WORK TASK
Could you say how many lines in the entries contain the string "Kansas"? Give only that number.

Items from a dataset:
----
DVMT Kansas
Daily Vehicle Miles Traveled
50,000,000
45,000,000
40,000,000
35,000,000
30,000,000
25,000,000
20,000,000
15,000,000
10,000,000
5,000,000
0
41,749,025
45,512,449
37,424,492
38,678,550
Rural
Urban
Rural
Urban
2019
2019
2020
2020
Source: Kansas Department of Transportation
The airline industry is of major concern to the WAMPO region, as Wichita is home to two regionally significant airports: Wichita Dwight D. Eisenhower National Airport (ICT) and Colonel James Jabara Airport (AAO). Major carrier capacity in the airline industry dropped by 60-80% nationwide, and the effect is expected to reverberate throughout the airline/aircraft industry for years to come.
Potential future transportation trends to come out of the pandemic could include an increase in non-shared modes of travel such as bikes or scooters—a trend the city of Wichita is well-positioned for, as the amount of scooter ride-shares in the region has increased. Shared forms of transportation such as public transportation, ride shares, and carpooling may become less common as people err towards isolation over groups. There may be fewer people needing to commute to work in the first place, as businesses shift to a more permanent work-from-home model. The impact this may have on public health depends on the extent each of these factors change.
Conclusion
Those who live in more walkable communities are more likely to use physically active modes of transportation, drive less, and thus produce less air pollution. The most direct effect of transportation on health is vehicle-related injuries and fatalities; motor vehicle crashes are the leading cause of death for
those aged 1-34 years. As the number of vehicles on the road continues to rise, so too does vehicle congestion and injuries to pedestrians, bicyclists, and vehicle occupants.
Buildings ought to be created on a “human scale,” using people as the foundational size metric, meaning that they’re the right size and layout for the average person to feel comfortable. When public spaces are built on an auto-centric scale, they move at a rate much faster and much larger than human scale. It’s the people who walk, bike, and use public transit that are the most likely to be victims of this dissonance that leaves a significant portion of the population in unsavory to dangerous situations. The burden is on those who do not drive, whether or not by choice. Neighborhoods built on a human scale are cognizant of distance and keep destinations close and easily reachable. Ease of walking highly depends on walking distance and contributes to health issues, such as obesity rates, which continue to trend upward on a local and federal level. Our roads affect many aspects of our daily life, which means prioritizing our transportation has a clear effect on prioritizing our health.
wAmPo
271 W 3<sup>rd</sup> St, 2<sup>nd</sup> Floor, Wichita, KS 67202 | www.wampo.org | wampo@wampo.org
----
WRITTEN ANSWER
2